Von Gertrude Schopf. Erstellt am 15. Oktober 2019 (03:56)
Johann Lechner
„Fremde Freireisende“ Handwerker auf der Walz: Christopher, Linda, Jasmin und Thilo, die Wendy (Zweite von rechts) bei ihrem Start ins Abenteuer begleiteten.

Aus der Stadt hinausgehen, nicht zurückschauen, drei Jahre nicht heimkommen: Die Langenloiserin Gwendolyn „Wendy“ Steiner, 20 Jahre jung, hat sich für ein handwerkliches Abenteuer entschieden. Nach Absolvierung der Fachschule für Keramik und Ofenbau in Stoob hat sie sich als Wandergesellin „auf die Walz“ begeben.

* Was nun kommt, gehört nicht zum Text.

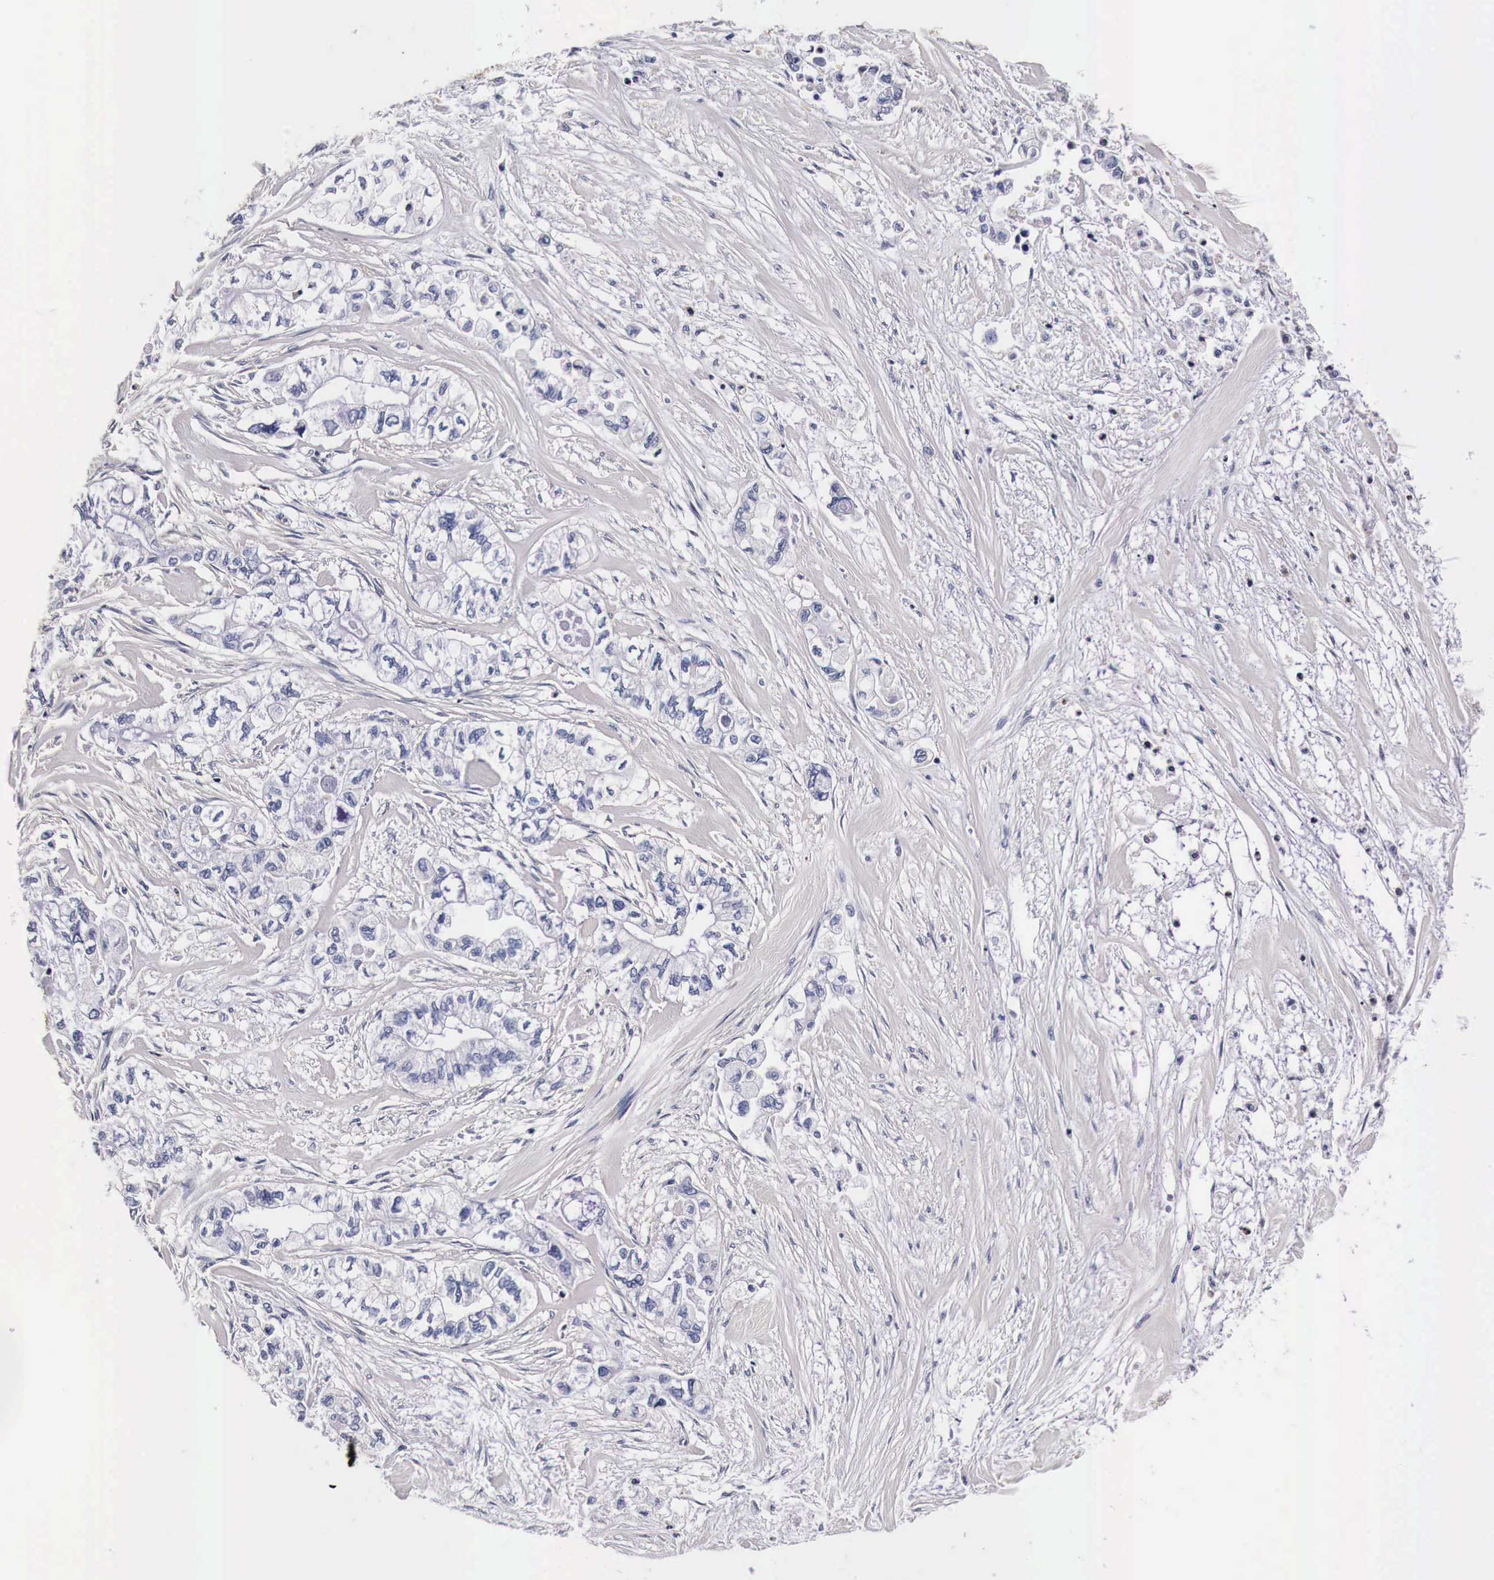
{"staining": {"intensity": "negative", "quantity": "none", "location": "none"}, "tissue": "pancreatic cancer", "cell_type": "Tumor cells", "image_type": "cancer", "snomed": [{"axis": "morphology", "description": "Adenocarcinoma, NOS"}, {"axis": "topography", "description": "Pancreas"}], "caption": "Immunohistochemical staining of human adenocarcinoma (pancreatic) exhibits no significant positivity in tumor cells. (DAB IHC with hematoxylin counter stain).", "gene": "RP2", "patient": {"sex": "male", "age": 79}}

Sie will vor allem Deutschland und die deutschsprachigen Nachbarländer bereisen, in Betrieben Arbeit und Wohnmöglichkeit finden (immer für höchstens drei Monate) und auf diese Weise berufliche Erfahrung sammeln, Menschen und Kulturen kennenlernen. Begleitet wurde sie bei ihrem Walz-Antritt von erfahrenen deutschen Altgesellen, „Fremden Freireisenden“, wie sie sich nennen, die die verschiedensten Berufe (mit dabei eine Goldschmiedin, eine Modistin, ein Steinmetz) gelernt haben und schon seit ein bis zwei Jahren unterwegs sind.

Nach dem Verlassen der „Bannmeile“ (50 Kilometer vom Heimatort weg) zerstreuen sich allerdings die wandernden Gesellen. Mit haben sie neben einem Schlafsack kaum mehr als das, was sie auf dem Körper tragen („Wenn‘s sehr kalt ist, ziehen wir mehr Unterwäsche an ...“), kein Handy, kaum Bargeld. Gekleidet sind sie zünftig mit dem vorgeschriebenen Hut und typischen Wanderstock („Stenz“).

Die Walz war ab dem späten Mittelalter für Handwerker vorgeschrieben, um Meister werden zu können. Sie erlebte in Deutschland Ende des 20. Jahrhunderts eine kleine Renaissance, seit 2015 ist diese Form der Handwerker-Wanderschaft als Immaterielles Kulturerbe der UNESCO eingetragen.